Suara.com - Menteri Koordinator Bidang Politik, Hukum, dan Keamanan Wiranto mengatakan perkembangan teknologi informasi dan komunikasi mengakibatkan terjadinya perubahan pola penyebaran paham radikal dari kelompok teroris ISIS.
"Sebelumnya, pola penyebaran dilakukan secara terpusat melalui pertemuan tertutup dengan jumlah pengikut terbatas atau "convergence, kini berubah yang kini menjadi lebih tersebar dan bervariasi dengan memanfaatkan media sosial seperti Twitter, Telegram, Facebook, dan Whatsapp, atau disebut divergence," ujar Wiranto saat menjadi pembicara dalam pertemuan Konferensi Tingkat Tinggi yang membahas tentang masalah keamanan global di Sochi, Rusia, Rabu (25/4/2018).
Mantan panglima TNI ini menambahkan para ekstrimis ISIS itu kini juga memodifikasi pola strategi dalam melancarkan serangan teror. ISIS dalam melakukan serangannya kerap beraksi sebagai satu organisasi. Namun, kini serangan-serangan tersebut muncul dalam unit yang lebih kecil, atau bahkan atas prakarsa sendiri yang dikenal sebagai 'lone wolf'.
Strategi itu, kata Menko Polhukam, sudah semakin sering dilakukan oleh organisasi teror untuk mengamankan jaringan serta untuk meningkatkan taktik pola serangan mereka.
Wiranto menerangkan untuk melancarkan strategi penyerangannya, ISIS kini juga didukung oleh teknologi finansial modern, dimana transaksi finansial yang dilakukan oleh organisasi teror tersebut menjadi lebih canggih dan sulit dilacak.
"Dengan perkembangan teknologi ini, kita semua harus lebih bersiap dengan memperkuat kerja sama yang berkelanjutan," tutur dia.

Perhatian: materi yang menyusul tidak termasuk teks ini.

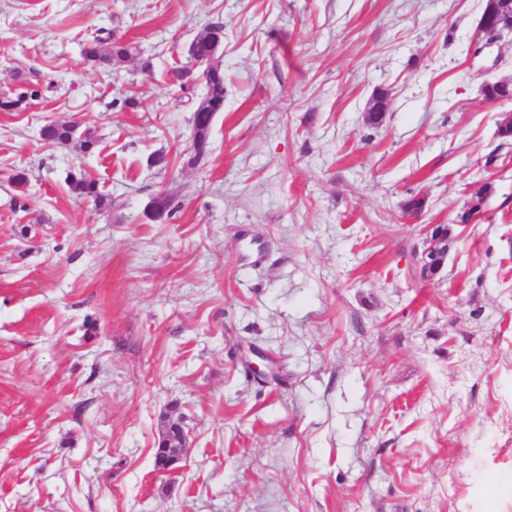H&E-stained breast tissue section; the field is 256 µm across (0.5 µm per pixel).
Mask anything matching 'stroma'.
Returning <instances> with one entry per match:
<instances>
[{
  "mask_svg": "<svg viewBox=\"0 0 512 512\" xmlns=\"http://www.w3.org/2000/svg\"><path fill=\"white\" fill-rule=\"evenodd\" d=\"M484 4L0 0V94L39 92L0 111V512H512V102L482 93L512 36L477 51ZM215 21L198 159L177 71ZM99 33L141 58L89 65ZM68 122L93 153L42 137ZM427 224L452 230L432 279ZM205 72L206 94L198 105L194 113V137L192 147L194 148L195 157L199 158L206 151L207 139L210 127L205 135L198 138L196 135V120L199 112H223L224 110V69L219 63H215L207 68ZM182 430L183 439H184V449L180 452L174 461V464L179 462L185 455L186 448H188V440L189 435L184 431L183 428L178 423L172 422L167 423L164 428L160 432V444L165 445V447L161 446L157 448L155 462L156 465L161 463H165L167 461V456L171 454L172 445L176 442L179 434Z\"/></svg>",
  "mask_w": 512,
  "mask_h": 512,
  "instance_id": "35a3bbf8",
  "label": "stroma"
}]
</instances>
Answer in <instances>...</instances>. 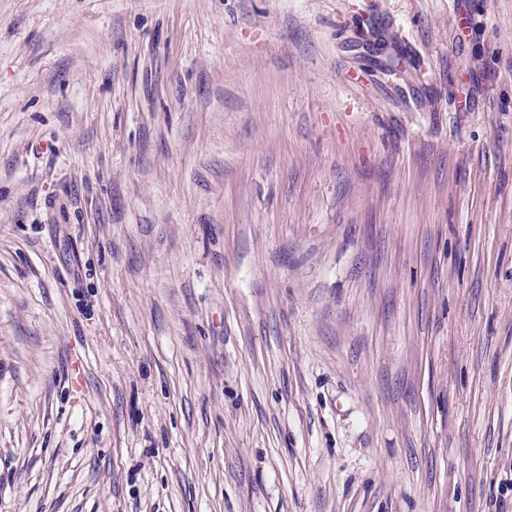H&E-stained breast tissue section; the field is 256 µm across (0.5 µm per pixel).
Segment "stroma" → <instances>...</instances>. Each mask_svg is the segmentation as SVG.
<instances>
[{
    "mask_svg": "<svg viewBox=\"0 0 512 512\" xmlns=\"http://www.w3.org/2000/svg\"><path fill=\"white\" fill-rule=\"evenodd\" d=\"M0 512H512V0H0Z\"/></svg>",
    "mask_w": 512,
    "mask_h": 512,
    "instance_id": "obj_1",
    "label": "stroma"
}]
</instances>
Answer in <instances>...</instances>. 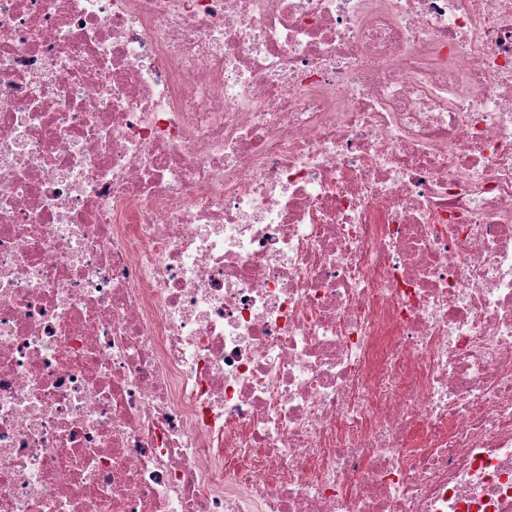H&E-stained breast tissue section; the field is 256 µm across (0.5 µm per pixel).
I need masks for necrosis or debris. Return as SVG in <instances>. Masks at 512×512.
<instances>
[{"label":"necrosis or debris","mask_w":512,"mask_h":512,"mask_svg":"<svg viewBox=\"0 0 512 512\" xmlns=\"http://www.w3.org/2000/svg\"><path fill=\"white\" fill-rule=\"evenodd\" d=\"M0 512H512V0H0Z\"/></svg>","instance_id":"4bbe7bcc"}]
</instances>
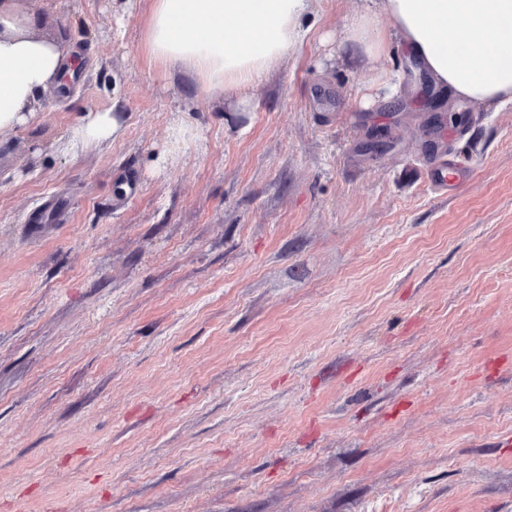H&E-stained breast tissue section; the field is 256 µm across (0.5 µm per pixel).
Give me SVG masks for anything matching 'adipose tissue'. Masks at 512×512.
<instances>
[{
  "instance_id": "1",
  "label": "adipose tissue",
  "mask_w": 512,
  "mask_h": 512,
  "mask_svg": "<svg viewBox=\"0 0 512 512\" xmlns=\"http://www.w3.org/2000/svg\"><path fill=\"white\" fill-rule=\"evenodd\" d=\"M342 29L353 53L416 58L458 100L512 102V0H357ZM309 0H152L143 41L150 61L189 68L215 96L276 69L310 33ZM19 0H0V136L26 125L37 96L73 71L66 51L35 32ZM118 114L89 113L69 150L112 140Z\"/></svg>"
}]
</instances>
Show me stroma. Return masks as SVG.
Masks as SVG:
<instances>
[{"label": "stroma", "instance_id": "stroma-1", "mask_svg": "<svg viewBox=\"0 0 512 512\" xmlns=\"http://www.w3.org/2000/svg\"><path fill=\"white\" fill-rule=\"evenodd\" d=\"M150 4L22 3L83 67L0 138V512H512V103L394 111L403 53L310 0L244 112L146 60ZM116 112H90L75 125L68 139V150H84L112 140L121 129Z\"/></svg>", "mask_w": 512, "mask_h": 512}]
</instances>
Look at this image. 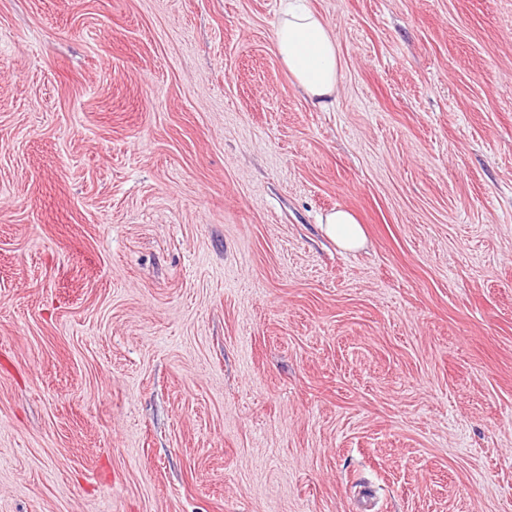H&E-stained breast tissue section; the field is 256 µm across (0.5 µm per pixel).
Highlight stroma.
Listing matches in <instances>:
<instances>
[{"mask_svg": "<svg viewBox=\"0 0 512 512\" xmlns=\"http://www.w3.org/2000/svg\"><path fill=\"white\" fill-rule=\"evenodd\" d=\"M307 3L0 0V512H512V0ZM276 51L295 84L327 108L336 92L340 56L336 35L305 3L288 8L277 23ZM321 223L323 232L343 249H356L364 242L361 224H358L355 216L348 210L331 211Z\"/></svg>", "mask_w": 512, "mask_h": 512, "instance_id": "35a3bbf8", "label": "stroma"}]
</instances>
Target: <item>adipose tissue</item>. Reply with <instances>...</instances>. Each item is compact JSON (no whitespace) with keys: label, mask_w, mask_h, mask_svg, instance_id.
<instances>
[{"label":"adipose tissue","mask_w":512,"mask_h":512,"mask_svg":"<svg viewBox=\"0 0 512 512\" xmlns=\"http://www.w3.org/2000/svg\"><path fill=\"white\" fill-rule=\"evenodd\" d=\"M276 51L295 84L317 106L328 107L337 88L340 56L336 36L306 4L293 6L277 23ZM323 232L346 250L360 247L364 232L348 210L328 213Z\"/></svg>","instance_id":"adipose-tissue-1"}]
</instances>
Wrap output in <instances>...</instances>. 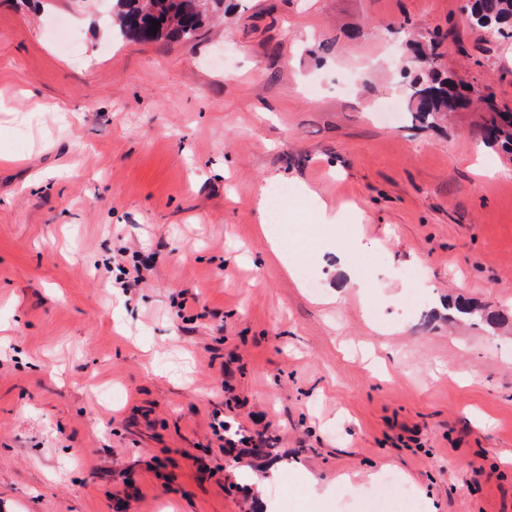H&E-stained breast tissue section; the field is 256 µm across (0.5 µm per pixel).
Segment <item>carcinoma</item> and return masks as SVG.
<instances>
[{"instance_id": "obj_1", "label": "carcinoma", "mask_w": 512, "mask_h": 512, "mask_svg": "<svg viewBox=\"0 0 512 512\" xmlns=\"http://www.w3.org/2000/svg\"><path fill=\"white\" fill-rule=\"evenodd\" d=\"M473 30L491 31L502 38H512V0H471ZM115 9L106 22L122 37L144 40L145 30H157L150 41L183 42L191 40L203 22L224 12V0H114ZM160 26L153 27V21ZM444 37L427 33L409 43L410 55L400 69L404 79L409 112L413 120L428 128H438L462 104H471L470 90L441 70L437 59ZM484 116L479 127L481 141L512 156V112L499 107L493 93L481 95ZM454 317L478 315L488 325L499 317L486 310L465 304H448Z\"/></svg>"}]
</instances>
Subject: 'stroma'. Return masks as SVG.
Here are the masks:
<instances>
[{"label":"stroma","instance_id":"1","mask_svg":"<svg viewBox=\"0 0 512 512\" xmlns=\"http://www.w3.org/2000/svg\"><path fill=\"white\" fill-rule=\"evenodd\" d=\"M463 6L230 0L192 41L139 42L101 0H0V512H256L245 475L270 466L280 512L310 482L312 512H360L336 481L378 471L431 512H512V157L477 110L386 111L404 24L446 30L442 67L512 109V41ZM274 177L346 213L285 217L315 288L258 231ZM360 238L365 295L334 269ZM459 297L503 322L449 321Z\"/></svg>","mask_w":512,"mask_h":512}]
</instances>
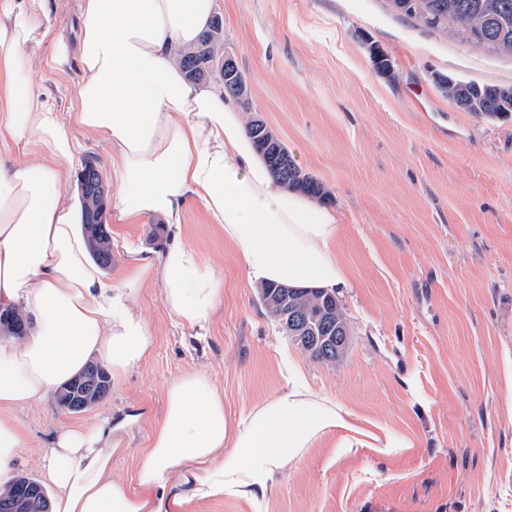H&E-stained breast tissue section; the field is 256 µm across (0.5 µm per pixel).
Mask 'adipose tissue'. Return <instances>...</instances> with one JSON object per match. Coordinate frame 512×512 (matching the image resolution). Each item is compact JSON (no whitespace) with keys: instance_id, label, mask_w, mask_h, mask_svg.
I'll use <instances>...</instances> for the list:
<instances>
[{"instance_id":"1","label":"adipose tissue","mask_w":512,"mask_h":512,"mask_svg":"<svg viewBox=\"0 0 512 512\" xmlns=\"http://www.w3.org/2000/svg\"><path fill=\"white\" fill-rule=\"evenodd\" d=\"M215 0H78L81 77L59 112L28 77L33 62L64 72L69 56L45 0H0V308L20 310L27 334L0 338V486L14 476L24 436L4 412L43 398L98 356L113 378L154 345L128 302L136 279L112 284L90 259L77 217L63 202L60 172L78 143L71 127L103 138L119 186L112 211L122 224L154 216L179 223L198 201L235 248L247 283L275 282L338 292L352 285L336 253V211L282 190L222 86L185 77L178 57L206 29ZM48 56H41L44 47ZM170 315L202 325L221 300V277L174 240L159 260L138 259ZM135 411L91 427L57 430L43 468L51 512H189L226 498L253 505L289 463L336 432L348 448L387 452L377 427L315 393L304 378L233 415L211 378L191 371L166 386L164 407L129 488L112 476Z\"/></svg>"}]
</instances>
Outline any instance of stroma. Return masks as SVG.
Returning <instances> with one entry per match:
<instances>
[{"mask_svg": "<svg viewBox=\"0 0 512 512\" xmlns=\"http://www.w3.org/2000/svg\"><path fill=\"white\" fill-rule=\"evenodd\" d=\"M215 10L248 85L245 120L267 124L343 215L349 347L333 365L299 349L199 203L177 226L110 221L114 283L132 272V251L158 258L178 234L222 274V302L199 334L143 281L128 307L150 324L152 350L85 411L63 412L52 395L11 410L25 436L18 475L41 478L58 427L143 408L127 454L112 462L113 477L134 486L172 378L206 373L234 414L283 390L293 362L314 392L381 427L395 450L346 451L336 433L289 464L259 510L214 499L190 512H512V114L463 111L439 87L446 76L510 87L512 56L427 29L390 0H215ZM376 52L390 73L374 67ZM79 75L74 60L30 78L64 113ZM72 133L80 148L63 199L77 208L84 163L107 182L112 169L102 140Z\"/></svg>", "mask_w": 512, "mask_h": 512, "instance_id": "35a3bbf8", "label": "stroma"}]
</instances>
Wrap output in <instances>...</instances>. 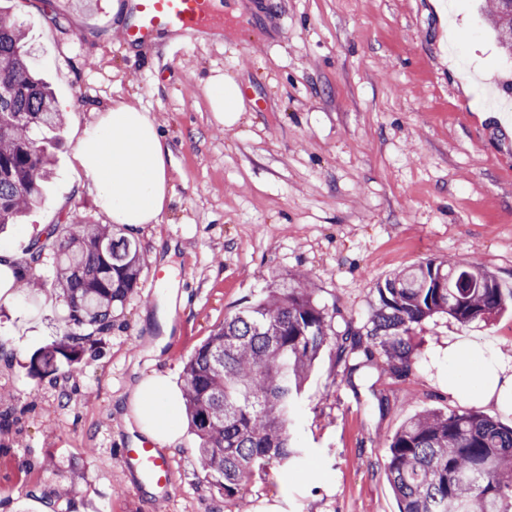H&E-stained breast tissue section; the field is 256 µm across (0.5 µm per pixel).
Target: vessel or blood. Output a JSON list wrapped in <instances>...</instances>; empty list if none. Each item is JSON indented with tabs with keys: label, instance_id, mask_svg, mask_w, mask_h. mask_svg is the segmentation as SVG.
<instances>
[{
	"label": "vessel or blood",
	"instance_id": "vessel-or-blood-1",
	"mask_svg": "<svg viewBox=\"0 0 512 512\" xmlns=\"http://www.w3.org/2000/svg\"><path fill=\"white\" fill-rule=\"evenodd\" d=\"M135 21L124 32L132 45H144L160 34L176 32L186 38L196 37L217 22L212 0H130ZM121 459L139 473L140 484L166 494L172 474L166 458L156 452L151 442H130L121 450Z\"/></svg>",
	"mask_w": 512,
	"mask_h": 512
}]
</instances>
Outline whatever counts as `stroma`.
<instances>
[{
	"label": "stroma",
	"mask_w": 512,
	"mask_h": 512,
	"mask_svg": "<svg viewBox=\"0 0 512 512\" xmlns=\"http://www.w3.org/2000/svg\"><path fill=\"white\" fill-rule=\"evenodd\" d=\"M121 0H17L32 67L65 124L54 176L0 249L25 255L51 224H104L74 153L113 102L150 113L171 150L173 191L134 239L139 284L76 371L29 374L61 336L64 306L40 288L0 302V512H398L381 442L428 409L466 410L448 391V339L512 350V309L463 325L439 314L413 333L409 371L375 355L348 373L325 347L296 411L300 464L271 466L235 499L205 482L185 410L165 446V499L119 457L132 390L156 376L182 399L183 369L225 316L307 273L335 334L367 325L375 288L430 259L475 263L512 289V60L483 0H218L216 38H123ZM242 85L246 109L217 123L202 79ZM69 404H62V394Z\"/></svg>",
	"instance_id": "1"
}]
</instances>
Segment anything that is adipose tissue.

Dalam kesempatan itu, Menko Polhukam juga menjelaskan tentang langkah Indonesia, dalam menghadapi para teroris tersebut. Indonesia dengan jumlah penduduk lebih dari 250 juta orang, yang mana 132 juta orang tercatat sebagai pengguna telepon pintar yang terhubung dengan internet, menjadikan Indonesia sebagai negara yang sangat mudah disusupi paham radikal.
Selain itu, sebanyak 85 persen penduduk Indonesia merupakan muslim, hal ini memungkinkan bagi para teroris untuk melakukan propaganda.
Langkah tegas Menko Polhukam menjelaskan dalam menghadapi kenyataan tersebut, pemerintah Indonesia telah mengambil langkah dan tindakan, tidak hanya melalui langkah hukum atau "hard approach", tetapi juga dengan pendekatan secara personal atau "soft approach", misalnya menerapkan kebijakan untuk melakukan deradikalisasi melalui kontraradikalisasi, kontraopini, kontranarasi, serta kontraideologi kepada para mantan teroris atau eks napiter.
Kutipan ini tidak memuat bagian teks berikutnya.